I love writing about love. Do I know how to love? Well, the honest response to that is that I am learning how to love better everyday.
Love is a tricky topic, just say the word and most people will either get exhilarated or cringe about it. The problem with those reactions to the word “Love” is that those are not reactions to the pure feeling. Those are reactions to the experience we have had with loving.
Let’s dig a little deeper, shall we?
When I say “Love”, what do you automatically think about or visualize, or even feel?
Does the face of somebody directly come up? Maybe even 10 people. Do you think about your children and/or your pets? Is it food that comes up for you, maybe sex? Perhaps you cringe and gag because you remember heartbreak or betrayal? The word triggers a wounded part of you because you remember someone you lost or missed?
So, those are just a few things that come up simply by uttering the L word. A lot more exists in there too, that I can’t even begin to cover.
The Love Package
Love is a packed feeling, a state of being and a verb. However, we all define love differently according to the experiences we have had with it.
The way you were loved by your parents is very different from the way I was loved. We all interacted differently with people we loved, and hence our approach at meeting others with love is also different.
So knowing that each one of us has a uniquely shaped and colored package with love inside it, how do we actually know if we are loving one another well? Here, I shed light on the QUALITY of love you are giving, regardless what you are receiving.
So, the dilemma in many cases is that people perceive themselves to be “Loving”, but in actuality, those on the receiving end don’t quite agree. Why?
The Solution to the Dilemma of Loving
Would you imagine yourself walking up to a parent, a lover or a friend and telling them, “I don’t feel loved by you”?
Now, how would you respond if your lover, friend or parent, comes up to you and tells you the same thing?
Openness in Love
The first solution to the dilemma is OPENNESS to the possibility that you could LOVE somebody better. It is not an attack to your character or mine if we learn that we are not giving love in a clear way. Because what is the purpose of loving somebody?
FOR THEM TO FEEL LOVED and LIFTED, and CARED FOR, and SUPPORTED.

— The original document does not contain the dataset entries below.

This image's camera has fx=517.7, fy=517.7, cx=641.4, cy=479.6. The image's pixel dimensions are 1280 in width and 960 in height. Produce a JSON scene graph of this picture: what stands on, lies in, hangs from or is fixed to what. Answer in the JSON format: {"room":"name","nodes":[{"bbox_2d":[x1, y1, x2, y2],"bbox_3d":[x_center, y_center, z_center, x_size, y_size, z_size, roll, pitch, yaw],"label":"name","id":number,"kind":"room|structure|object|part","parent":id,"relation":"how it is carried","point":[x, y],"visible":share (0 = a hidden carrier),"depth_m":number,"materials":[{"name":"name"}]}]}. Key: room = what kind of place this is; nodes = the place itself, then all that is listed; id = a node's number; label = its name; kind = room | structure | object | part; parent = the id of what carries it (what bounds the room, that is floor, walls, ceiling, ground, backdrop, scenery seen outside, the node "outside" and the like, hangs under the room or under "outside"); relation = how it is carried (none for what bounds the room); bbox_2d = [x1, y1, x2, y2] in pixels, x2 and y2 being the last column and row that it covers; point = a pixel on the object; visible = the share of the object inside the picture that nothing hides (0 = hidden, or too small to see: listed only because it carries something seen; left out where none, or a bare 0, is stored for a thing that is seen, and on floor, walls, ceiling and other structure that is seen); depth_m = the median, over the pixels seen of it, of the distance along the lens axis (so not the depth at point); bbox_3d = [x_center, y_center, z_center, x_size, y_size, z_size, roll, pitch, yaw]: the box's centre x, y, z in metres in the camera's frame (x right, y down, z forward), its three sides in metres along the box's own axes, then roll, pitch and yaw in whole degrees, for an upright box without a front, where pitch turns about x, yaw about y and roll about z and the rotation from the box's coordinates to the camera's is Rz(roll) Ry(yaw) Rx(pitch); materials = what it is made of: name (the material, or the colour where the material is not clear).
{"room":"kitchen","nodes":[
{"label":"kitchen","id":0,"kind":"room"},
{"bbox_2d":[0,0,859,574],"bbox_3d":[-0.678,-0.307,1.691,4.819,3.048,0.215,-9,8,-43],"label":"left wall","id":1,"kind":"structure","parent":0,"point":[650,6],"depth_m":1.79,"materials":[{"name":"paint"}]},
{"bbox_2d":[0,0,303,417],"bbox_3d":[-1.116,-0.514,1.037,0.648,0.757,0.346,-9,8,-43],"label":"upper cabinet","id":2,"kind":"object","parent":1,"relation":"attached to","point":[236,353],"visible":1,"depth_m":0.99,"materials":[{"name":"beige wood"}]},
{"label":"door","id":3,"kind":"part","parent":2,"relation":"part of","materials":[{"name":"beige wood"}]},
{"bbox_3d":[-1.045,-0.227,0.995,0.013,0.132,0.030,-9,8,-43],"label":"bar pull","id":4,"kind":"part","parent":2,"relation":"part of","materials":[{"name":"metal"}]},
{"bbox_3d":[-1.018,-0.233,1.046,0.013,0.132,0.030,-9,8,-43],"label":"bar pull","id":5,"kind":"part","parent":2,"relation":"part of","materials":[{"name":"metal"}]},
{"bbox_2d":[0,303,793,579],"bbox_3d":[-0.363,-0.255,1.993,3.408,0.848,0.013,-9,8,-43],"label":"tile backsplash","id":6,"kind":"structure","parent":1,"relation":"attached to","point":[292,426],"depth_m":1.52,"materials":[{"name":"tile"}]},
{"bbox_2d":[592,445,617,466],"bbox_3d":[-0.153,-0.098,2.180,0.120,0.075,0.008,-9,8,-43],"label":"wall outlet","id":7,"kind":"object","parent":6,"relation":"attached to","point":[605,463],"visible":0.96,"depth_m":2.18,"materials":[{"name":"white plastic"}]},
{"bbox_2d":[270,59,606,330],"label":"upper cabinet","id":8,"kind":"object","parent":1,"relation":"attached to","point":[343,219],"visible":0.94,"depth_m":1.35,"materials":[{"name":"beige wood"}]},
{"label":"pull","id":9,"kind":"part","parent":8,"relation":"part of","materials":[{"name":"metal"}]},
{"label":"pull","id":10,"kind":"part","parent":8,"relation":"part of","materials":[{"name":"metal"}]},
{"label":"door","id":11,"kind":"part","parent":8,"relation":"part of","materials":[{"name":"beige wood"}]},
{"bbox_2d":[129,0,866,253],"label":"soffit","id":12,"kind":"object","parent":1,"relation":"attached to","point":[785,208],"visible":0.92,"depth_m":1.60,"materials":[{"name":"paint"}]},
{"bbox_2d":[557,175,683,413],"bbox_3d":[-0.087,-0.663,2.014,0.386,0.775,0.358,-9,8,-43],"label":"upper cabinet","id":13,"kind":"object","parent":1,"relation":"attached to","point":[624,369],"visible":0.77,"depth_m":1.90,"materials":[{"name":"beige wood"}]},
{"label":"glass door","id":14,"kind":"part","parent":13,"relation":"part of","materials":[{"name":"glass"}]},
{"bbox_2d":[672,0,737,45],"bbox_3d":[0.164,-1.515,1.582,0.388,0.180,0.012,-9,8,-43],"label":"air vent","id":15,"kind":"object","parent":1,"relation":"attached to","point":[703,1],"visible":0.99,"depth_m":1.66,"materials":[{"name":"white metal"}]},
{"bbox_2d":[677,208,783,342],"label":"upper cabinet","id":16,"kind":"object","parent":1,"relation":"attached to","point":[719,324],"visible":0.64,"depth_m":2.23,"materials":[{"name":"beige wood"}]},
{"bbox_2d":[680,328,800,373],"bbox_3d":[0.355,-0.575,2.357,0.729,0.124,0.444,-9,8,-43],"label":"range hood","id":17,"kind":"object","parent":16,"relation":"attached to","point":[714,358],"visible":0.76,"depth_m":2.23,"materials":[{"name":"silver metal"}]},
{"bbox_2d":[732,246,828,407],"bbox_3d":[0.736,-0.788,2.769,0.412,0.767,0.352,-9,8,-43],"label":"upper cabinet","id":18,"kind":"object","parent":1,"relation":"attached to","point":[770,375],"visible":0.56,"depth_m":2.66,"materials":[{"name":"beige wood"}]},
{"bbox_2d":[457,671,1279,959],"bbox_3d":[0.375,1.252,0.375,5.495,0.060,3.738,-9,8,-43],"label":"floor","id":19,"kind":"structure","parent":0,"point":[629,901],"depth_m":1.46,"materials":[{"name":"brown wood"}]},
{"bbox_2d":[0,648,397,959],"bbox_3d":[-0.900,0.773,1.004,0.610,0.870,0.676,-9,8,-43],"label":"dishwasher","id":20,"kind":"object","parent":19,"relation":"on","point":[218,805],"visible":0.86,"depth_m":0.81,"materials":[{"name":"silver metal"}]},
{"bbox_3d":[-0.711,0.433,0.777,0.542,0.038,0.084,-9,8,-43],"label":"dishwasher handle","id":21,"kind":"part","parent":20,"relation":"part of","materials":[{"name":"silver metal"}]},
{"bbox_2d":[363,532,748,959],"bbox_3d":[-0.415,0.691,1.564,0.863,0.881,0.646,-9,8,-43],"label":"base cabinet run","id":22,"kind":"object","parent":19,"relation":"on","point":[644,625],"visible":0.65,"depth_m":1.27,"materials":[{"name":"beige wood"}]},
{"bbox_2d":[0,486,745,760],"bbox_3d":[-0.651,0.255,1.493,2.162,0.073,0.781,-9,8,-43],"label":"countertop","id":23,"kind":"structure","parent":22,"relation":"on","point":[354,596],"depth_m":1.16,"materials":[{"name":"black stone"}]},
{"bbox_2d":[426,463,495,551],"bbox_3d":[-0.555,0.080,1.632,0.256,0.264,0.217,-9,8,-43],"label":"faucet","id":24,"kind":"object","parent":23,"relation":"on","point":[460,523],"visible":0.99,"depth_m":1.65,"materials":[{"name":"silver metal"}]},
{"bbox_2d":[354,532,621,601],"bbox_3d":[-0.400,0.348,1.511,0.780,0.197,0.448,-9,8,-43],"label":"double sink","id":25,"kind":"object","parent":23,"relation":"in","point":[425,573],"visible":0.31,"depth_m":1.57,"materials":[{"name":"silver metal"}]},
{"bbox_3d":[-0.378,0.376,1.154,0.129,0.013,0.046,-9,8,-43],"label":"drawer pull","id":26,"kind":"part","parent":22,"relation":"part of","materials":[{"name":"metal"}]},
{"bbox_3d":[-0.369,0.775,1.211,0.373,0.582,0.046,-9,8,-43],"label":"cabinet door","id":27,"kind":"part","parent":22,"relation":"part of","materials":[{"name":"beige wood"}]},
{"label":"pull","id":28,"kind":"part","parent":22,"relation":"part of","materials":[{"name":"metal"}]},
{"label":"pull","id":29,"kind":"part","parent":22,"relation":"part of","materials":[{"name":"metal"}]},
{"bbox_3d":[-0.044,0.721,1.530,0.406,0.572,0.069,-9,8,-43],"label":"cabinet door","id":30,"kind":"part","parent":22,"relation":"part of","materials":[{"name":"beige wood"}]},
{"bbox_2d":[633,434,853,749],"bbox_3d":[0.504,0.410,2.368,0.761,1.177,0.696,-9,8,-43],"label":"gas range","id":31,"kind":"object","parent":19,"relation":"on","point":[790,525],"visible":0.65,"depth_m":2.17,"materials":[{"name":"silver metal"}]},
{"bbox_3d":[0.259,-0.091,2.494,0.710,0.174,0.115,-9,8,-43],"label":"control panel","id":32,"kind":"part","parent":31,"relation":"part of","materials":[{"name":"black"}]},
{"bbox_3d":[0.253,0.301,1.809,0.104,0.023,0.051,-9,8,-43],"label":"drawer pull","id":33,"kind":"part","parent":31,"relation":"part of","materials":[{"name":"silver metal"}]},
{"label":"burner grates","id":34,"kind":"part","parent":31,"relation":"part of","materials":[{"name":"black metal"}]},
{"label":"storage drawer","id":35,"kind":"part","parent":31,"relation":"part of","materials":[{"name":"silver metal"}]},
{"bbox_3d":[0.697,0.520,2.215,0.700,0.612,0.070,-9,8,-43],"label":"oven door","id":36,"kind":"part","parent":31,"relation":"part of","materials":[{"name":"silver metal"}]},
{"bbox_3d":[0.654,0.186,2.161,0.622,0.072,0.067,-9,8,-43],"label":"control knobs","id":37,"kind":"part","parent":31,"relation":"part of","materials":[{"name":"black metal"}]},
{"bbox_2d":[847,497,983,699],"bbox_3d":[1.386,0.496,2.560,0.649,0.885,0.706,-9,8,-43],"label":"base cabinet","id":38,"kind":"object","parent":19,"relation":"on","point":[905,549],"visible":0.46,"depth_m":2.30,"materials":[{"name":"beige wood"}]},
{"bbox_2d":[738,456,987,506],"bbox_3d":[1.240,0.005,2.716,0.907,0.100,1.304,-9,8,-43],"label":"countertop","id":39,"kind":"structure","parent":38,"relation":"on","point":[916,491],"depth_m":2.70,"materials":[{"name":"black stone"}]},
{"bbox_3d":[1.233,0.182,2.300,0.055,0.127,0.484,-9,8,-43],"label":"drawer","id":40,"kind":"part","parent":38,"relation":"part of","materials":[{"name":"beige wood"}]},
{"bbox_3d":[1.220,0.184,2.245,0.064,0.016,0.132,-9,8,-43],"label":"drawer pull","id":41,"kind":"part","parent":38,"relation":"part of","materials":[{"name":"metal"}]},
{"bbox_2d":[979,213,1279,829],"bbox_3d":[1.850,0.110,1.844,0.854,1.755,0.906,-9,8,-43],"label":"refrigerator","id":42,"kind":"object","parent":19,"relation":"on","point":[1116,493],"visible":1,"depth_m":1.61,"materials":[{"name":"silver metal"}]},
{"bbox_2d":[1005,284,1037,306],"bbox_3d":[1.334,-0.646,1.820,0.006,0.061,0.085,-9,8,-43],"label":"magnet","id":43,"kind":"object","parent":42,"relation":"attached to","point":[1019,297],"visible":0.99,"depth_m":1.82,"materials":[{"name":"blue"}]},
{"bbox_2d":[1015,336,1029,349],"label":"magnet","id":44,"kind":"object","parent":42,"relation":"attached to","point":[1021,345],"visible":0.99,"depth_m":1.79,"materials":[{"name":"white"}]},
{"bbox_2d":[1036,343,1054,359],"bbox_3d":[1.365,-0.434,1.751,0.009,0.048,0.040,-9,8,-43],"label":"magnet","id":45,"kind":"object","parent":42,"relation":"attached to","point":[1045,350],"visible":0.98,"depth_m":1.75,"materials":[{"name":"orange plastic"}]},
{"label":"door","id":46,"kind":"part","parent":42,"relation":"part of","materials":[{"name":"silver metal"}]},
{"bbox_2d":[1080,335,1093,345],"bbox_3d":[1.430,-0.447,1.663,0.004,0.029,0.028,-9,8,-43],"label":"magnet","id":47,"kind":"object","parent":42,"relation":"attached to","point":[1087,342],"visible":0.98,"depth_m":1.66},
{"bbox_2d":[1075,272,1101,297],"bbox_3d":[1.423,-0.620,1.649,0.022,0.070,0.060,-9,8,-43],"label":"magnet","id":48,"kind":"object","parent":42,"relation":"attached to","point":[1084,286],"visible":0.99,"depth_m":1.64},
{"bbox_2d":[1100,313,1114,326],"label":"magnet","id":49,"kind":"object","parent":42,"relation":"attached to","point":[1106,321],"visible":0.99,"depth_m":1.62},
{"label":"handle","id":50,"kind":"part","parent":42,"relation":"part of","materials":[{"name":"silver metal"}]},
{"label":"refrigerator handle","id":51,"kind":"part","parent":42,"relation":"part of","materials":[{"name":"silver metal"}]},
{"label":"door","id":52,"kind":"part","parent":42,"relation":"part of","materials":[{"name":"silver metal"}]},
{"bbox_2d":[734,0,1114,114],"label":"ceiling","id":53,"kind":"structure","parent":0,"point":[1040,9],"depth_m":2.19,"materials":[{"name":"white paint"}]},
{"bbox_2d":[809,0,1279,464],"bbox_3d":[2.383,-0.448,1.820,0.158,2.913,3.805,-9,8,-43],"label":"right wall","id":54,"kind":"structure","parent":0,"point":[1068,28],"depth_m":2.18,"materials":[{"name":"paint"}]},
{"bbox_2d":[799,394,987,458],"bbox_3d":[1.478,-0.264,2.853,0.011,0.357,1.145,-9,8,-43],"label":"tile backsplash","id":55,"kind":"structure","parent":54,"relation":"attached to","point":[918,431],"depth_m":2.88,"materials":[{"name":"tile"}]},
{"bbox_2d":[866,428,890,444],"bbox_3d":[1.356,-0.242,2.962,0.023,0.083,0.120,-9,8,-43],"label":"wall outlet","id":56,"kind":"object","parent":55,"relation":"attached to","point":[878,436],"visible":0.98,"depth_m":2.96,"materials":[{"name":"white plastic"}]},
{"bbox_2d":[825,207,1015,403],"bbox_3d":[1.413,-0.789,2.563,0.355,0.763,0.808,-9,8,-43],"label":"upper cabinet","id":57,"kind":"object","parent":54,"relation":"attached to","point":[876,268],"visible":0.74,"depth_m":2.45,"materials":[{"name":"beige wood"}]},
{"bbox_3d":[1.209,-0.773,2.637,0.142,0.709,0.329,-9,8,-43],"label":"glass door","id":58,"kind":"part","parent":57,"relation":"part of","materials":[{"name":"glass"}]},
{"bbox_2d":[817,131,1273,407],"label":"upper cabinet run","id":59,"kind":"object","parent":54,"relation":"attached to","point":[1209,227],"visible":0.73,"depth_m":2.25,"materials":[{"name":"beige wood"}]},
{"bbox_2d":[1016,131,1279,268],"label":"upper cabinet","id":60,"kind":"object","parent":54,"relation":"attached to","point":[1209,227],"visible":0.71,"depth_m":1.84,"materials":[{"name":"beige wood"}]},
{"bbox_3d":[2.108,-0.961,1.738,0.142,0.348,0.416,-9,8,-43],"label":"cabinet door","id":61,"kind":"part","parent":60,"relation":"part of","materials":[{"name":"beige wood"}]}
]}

And if you are “loving” somebody for different reasons, like simply to not be alone, or just to reciprocate, or not hurt; then you are NOT LOVING them. Use a different word.
If the way that you are loving is not achieving those things, then you are not expressing your feeling in a way that your loved one can receive it.

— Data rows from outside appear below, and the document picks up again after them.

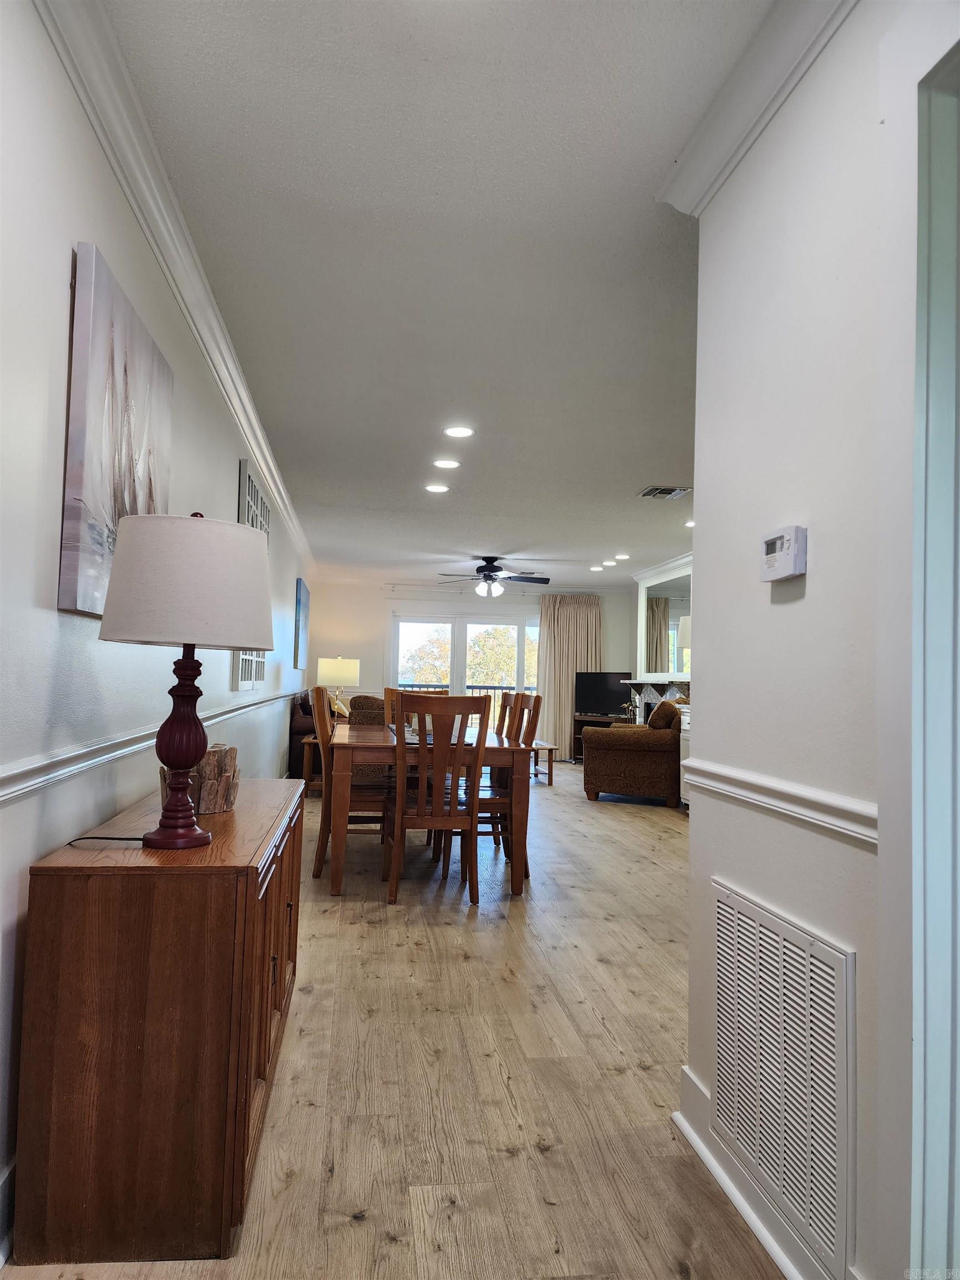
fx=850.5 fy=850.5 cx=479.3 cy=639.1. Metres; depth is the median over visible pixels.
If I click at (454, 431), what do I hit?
recessed light
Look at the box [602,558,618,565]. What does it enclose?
recessed light
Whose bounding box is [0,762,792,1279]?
floor
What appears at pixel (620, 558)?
recessed light
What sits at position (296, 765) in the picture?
sofa
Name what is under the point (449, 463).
recessed light
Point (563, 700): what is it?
curtain
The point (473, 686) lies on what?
balcony railing
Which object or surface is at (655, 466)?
ceiling
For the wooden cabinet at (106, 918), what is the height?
0.745 m
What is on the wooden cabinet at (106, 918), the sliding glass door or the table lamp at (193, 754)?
the table lamp at (193, 754)
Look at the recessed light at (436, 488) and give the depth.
6.02 m
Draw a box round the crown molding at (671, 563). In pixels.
[628,551,692,583]
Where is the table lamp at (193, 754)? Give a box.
[96,508,273,849]
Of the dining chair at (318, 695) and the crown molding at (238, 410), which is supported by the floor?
the dining chair at (318, 695)
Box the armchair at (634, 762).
[581,703,683,807]
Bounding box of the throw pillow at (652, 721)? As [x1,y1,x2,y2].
[647,699,681,729]
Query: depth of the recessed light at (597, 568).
10.23 m
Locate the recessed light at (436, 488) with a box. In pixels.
[424,482,450,492]
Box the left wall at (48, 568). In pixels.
[0,1,312,1250]
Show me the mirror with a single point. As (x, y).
(660, 611)
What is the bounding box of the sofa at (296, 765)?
[288,688,321,783]
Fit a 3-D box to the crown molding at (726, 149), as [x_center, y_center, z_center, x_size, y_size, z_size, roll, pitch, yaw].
[0.708,-1.243,0.724,0.110,0.109,3.102,2,-3,-7]
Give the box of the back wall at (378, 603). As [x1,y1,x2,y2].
[306,577,632,755]
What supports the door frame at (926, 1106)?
attached to the right wall at (860, 1211)
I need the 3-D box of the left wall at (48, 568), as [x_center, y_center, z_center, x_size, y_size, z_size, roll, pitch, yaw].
[-1.343,0.065,4.666,0.147,2.492,11.926,2,-3,-7]
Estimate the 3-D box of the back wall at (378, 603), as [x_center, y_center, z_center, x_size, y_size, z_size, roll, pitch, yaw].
[-0.036,0.425,11.880,4.700,2.492,0.154,2,-3,-7]
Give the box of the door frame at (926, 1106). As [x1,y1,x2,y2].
[911,30,959,1279]
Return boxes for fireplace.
[621,677,688,722]
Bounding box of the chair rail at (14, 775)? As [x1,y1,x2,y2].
[0,687,304,803]
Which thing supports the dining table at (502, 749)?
on the floor
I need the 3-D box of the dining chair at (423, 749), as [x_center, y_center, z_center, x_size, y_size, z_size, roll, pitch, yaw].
[-0.227,0.798,4.387,0.458,1.027,0.529,2,-3,-7]
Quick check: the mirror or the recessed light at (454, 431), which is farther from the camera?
the mirror
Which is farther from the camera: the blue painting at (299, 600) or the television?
the television
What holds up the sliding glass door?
in the back wall at (378, 603)
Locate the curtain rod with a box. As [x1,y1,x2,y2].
[380,581,611,595]
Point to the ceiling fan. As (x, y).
(489, 576)
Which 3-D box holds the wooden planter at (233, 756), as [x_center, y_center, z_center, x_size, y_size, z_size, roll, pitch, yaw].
[-0.759,0.377,2.299,0.200,0.168,0.205,-1,-4,43]
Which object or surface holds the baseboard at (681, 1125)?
attached to the right wall at (860, 1211)
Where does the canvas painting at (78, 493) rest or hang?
attached to the left wall at (48, 568)
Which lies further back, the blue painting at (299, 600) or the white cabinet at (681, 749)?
the blue painting at (299, 600)
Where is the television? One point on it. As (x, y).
(600, 684)
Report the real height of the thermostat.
0.102 m
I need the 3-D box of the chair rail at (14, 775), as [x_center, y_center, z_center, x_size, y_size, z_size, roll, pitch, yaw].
[-1.137,0.369,3.803,0.038,0.067,7.395,2,-3,-7]
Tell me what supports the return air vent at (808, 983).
attached to the right wall at (860, 1211)
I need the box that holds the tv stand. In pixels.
[571,714,630,761]
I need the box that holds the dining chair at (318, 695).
[312,685,391,881]
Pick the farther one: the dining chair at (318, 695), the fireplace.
the fireplace
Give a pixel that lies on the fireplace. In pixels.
(647, 686)
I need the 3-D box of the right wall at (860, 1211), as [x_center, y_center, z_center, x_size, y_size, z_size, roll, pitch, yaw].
[0.824,-0.068,0.794,0.135,2.517,3.204,2,-3,-7]
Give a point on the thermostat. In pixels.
(789, 560)
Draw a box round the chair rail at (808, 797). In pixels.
[676,755,876,845]
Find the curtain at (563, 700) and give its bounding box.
[535,592,601,758]
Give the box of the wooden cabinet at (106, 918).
[10,775,303,1265]
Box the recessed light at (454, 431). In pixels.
[442,425,476,437]
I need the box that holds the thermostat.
[760,525,806,581]
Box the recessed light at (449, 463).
[431,457,461,469]
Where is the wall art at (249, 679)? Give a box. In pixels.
[230,457,269,690]
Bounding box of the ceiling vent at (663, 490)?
[638,485,689,498]
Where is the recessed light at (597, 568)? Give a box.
[588,564,603,570]
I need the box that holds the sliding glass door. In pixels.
[389,612,539,734]
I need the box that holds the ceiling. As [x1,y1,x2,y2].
[102,0,787,587]
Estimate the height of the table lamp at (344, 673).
0.737 m
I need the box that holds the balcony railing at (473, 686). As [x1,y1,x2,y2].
[393,682,532,731]
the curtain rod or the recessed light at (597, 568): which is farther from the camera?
the curtain rod
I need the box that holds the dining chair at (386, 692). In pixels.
[385,687,448,728]
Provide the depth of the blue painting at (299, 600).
8.73 m
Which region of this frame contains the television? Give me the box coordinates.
[574,670,632,715]
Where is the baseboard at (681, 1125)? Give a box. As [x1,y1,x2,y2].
[676,1066,848,1279]
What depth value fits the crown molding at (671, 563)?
9.72 m
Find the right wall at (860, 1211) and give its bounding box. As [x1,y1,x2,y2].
[676,0,959,1279]
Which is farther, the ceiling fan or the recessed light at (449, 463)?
the ceiling fan
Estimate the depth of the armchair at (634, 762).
7.77 m
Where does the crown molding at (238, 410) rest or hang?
attached to the left wall at (48, 568)
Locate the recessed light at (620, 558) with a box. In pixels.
[614,553,629,560]
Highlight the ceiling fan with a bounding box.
[436,556,549,597]
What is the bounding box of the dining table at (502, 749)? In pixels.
[323,719,533,899]
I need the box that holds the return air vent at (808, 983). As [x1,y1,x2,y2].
[712,878,856,1277]
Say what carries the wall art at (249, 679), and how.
attached to the left wall at (48, 568)
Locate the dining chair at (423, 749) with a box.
[387,694,488,904]
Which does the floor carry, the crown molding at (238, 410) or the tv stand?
the tv stand
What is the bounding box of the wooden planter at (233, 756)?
[157,745,240,814]
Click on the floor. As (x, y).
(536, 1157)
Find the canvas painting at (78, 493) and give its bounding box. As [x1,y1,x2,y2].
[60,240,174,618]
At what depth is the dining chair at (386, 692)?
6.26 m
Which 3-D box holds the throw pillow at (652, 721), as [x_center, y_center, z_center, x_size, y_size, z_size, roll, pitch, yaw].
[1.744,0.757,8.008,0.249,0.361,0.434,0,-3,28]
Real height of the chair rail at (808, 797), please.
0.067 m
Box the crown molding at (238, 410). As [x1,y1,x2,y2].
[33,0,314,575]
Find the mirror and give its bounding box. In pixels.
[638,564,691,679]
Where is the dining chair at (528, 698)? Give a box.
[448,693,541,884]
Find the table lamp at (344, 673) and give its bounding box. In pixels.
[319,654,359,712]
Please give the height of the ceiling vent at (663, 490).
0.017 m
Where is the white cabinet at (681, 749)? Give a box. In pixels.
[678,706,691,808]
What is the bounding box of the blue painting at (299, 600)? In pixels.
[293,576,309,670]
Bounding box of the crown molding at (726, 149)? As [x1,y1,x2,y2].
[656,0,857,213]
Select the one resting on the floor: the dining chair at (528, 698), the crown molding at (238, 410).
the dining chair at (528, 698)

When we love, as an action, we are giving others access to our abundance. We are offering ourselves whether in time, touch, energy, or presence all for the other person to genuinely feel loved, cared for, supported and lifted. We offer love because we have it, not because we need it back.
LOVE IS NOT SOMETHING BORROWED!
I speak from my own experiences with love, and loving. I continue to learn and have the vulnerability to put my ego aside. Love tests me especially at the times where my ego is so flared up for a fight to prove my partner or other person wrong. So, it’s not that easy.
Communication for Love
The second solution is communicating to genuinely understand the other person. We don’t talk to respond to those we love, we talk to listen to them. This makes a huge difference, and it is a learned skill for any person to work on. Personally, I have been slowly practicing that skill, and it makes an immense difference in how sensitive conversations go.
We are all capable of love, we just have different ways of approaching it. You may want to also check the 5 Love Languages for an extra practical reference on what I’m writing about here.
Fear of Loving, Being Unloved or being Unlovable
What usually stops us in our tracks is fear. We are wired to have fears that keep us safe and alive; but let’s not be scared of Love. Let’s not be afraid of showing others our heart space. Life can be beautiful in the depths of loving and exploring fears in relation to that.
It is intimidating perhaps for many of us to dive into our capacities in loving. What we can find there is even more fear and trauma related to love. But, wouldn’t you want to love better? to be loved better? wouldn’t you want to make somebody you care about feel loved, cared for, lifted and supported? How would you feel if somebody loved you like that too?
The truth is that we can dwell on fear and pain all our days; but we will not be fair to ourselves. You deserve a life filled with the kind of love you want. Your partner/friend/ family member or future lover deserves the same. When we start from that platform of abundance, we cannot and will not meet each other at a lower platform; and when we do, well we practice loving better.